Significantly, the budget language would make retiree health benefits off limits during any final-offer arbitration process between the administration and the state employees union. That means it can’t be forced on the union after a stalemate.

Shelley Martin, president of the Vermont Retired State Employees’ Association, said her board and 2,100-plus members are thankful for the legislative action. They would prefer it if the language did not allow any alternatives to what existing employees now have, but the veto clause would give them a say in what occurs. Plus, the arbitration component of the bill “really protects us,” she said. 

The association is the official representative of all retired state employees, both those eligible to join the union and those who held ineligible managerial jobs. 

Martin said she has heard from several hundred retirees since the fall. All of them say they are happy with their current health benefit, and many are upset and extremely fearful of what might happen. 

The current benefit is supplemental to traditional Medicare. Self-funded by the state and managed by BlueCross BlueShield of Vermont, it pays for co-payments, deductibles, prescription drugs and other treatments not otherwise covered by the federal program. The Cigna plan would replace both a retiree’s traditional Medicare and the supplemental coverage.

Retirees and the state employees union objected to the choice of Cigna, which was recently sued by the U.S. Department of Justice for health care fraud. The company is accused of overstating the chronic illnesses of enrollees between 2013 and 2018 in order to inflate the government’s per-member annual payments.

But more broadly, the union and retirees oppose the shift to any Medicare Advantage plan. They point to health analysts who say the program incentivizes commercial insurers to delay approvals for treatment and deny claims. (A recent federal audit of the 15 largest Medicare Advantage providers found that a significant percentage of prior authorization denials — 13% — and payment denials — 18% — should have been approved under Medicare rules.) 

Fastiggi and others have said that this would not happen in this case because Cigna has specifically tailored the proposed state plan to mimic active employee benefits. But the longtime director of Vermont’s employee benefits program, Kathy Callaghan, now a retiree, said that thinking is naive, at best. 

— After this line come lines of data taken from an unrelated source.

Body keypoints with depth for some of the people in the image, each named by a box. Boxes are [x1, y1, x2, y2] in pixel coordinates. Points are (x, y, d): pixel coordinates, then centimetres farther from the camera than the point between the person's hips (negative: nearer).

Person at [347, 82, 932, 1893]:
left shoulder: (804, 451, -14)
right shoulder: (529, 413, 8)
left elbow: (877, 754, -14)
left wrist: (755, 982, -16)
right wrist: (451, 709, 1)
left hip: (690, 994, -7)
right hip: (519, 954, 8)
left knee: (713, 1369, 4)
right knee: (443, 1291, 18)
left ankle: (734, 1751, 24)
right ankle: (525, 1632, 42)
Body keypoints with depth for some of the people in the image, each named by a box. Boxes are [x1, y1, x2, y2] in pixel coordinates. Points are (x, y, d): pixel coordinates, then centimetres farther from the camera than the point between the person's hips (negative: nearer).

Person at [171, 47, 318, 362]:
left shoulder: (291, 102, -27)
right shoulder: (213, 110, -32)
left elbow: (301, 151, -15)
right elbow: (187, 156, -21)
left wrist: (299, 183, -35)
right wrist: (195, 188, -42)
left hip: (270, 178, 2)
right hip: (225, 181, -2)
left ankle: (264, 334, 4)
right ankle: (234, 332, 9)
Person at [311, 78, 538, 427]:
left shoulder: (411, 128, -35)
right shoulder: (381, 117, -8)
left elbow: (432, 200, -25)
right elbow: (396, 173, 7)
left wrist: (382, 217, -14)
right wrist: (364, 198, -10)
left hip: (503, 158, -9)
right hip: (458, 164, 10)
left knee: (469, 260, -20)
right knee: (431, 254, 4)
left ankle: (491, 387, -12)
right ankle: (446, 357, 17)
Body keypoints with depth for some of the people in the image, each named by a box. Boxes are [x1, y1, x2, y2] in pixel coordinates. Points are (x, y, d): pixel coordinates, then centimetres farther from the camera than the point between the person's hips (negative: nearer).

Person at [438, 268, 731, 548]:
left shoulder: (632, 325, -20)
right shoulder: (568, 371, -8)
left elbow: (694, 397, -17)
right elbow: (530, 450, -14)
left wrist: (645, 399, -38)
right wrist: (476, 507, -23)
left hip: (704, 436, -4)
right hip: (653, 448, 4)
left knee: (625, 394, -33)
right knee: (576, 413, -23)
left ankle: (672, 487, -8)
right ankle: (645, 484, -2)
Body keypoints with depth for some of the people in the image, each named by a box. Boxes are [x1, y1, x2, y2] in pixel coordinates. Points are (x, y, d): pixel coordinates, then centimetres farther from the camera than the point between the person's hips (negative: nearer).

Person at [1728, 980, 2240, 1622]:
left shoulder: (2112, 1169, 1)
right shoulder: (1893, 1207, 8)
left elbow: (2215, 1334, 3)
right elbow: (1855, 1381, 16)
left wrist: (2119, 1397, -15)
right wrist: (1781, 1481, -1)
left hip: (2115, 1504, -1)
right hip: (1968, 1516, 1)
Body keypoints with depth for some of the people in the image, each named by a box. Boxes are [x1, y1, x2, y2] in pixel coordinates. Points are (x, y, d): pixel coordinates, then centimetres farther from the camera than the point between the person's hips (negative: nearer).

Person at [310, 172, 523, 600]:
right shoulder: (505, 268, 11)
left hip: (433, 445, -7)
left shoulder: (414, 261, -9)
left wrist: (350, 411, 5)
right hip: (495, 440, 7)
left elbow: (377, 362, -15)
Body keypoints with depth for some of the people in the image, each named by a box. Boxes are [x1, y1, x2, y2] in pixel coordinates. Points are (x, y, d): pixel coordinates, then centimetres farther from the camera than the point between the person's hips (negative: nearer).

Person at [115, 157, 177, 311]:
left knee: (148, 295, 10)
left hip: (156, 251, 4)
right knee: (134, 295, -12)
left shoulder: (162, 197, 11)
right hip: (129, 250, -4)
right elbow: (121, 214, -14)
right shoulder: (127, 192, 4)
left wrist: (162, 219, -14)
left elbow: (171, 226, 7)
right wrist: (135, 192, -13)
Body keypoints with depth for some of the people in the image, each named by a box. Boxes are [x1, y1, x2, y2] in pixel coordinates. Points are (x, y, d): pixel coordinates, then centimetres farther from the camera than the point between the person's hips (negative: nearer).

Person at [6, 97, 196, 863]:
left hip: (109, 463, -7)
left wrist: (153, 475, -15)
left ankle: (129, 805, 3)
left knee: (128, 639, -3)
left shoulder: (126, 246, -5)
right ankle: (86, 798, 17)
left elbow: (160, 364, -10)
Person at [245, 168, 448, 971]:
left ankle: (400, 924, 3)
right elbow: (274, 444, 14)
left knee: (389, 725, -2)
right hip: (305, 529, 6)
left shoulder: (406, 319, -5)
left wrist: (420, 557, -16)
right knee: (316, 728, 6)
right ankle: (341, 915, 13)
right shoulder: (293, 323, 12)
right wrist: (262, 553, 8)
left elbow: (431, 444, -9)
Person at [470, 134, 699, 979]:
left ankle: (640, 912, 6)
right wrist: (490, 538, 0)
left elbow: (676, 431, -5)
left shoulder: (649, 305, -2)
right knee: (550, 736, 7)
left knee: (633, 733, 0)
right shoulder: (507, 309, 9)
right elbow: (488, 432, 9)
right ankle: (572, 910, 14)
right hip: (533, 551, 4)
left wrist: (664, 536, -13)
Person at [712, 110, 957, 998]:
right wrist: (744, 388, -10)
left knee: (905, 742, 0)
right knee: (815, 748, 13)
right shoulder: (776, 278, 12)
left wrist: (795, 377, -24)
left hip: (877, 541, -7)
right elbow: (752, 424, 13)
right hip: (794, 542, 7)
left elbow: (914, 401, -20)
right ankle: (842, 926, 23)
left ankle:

The state benefits office can effectively advocate for employees and retirees to reverse denials under the current plan precisely because it is self-funded, Callaghan said. With a commercial insurer controlling the pursestrings, state staff won’t have any special pull.

“Once you get down that rabbit hole of appeals and denials, the state has lost its leverage over retirees’ benefits,” she said in an interview earlier this month. 

Martin hopes Scott will tell his administration to give up its focus on Medicare Advantage. “I’d like to see him just suddenly say, ‘It’s not worth it.’ Then people would stop worrying.”

The Vermont State Employees’ Association also finds the legislative language not ideal. 

President Aimee Towne told the House committee that it was unsettling to have an outside group, the retiree association, have veto power over the result of bargaining. The union represents only non-managerial active employees, though it has a retiree chapter with a seat on its board.

Steve Howard, the employees association’s executive director, called the budget bill add-on a promising step, and said union members looked forward to fine-tuning the language in the Senate. “We think it’s vital … that there be language in the budget that does put guardrails around this issue,” he told the committee.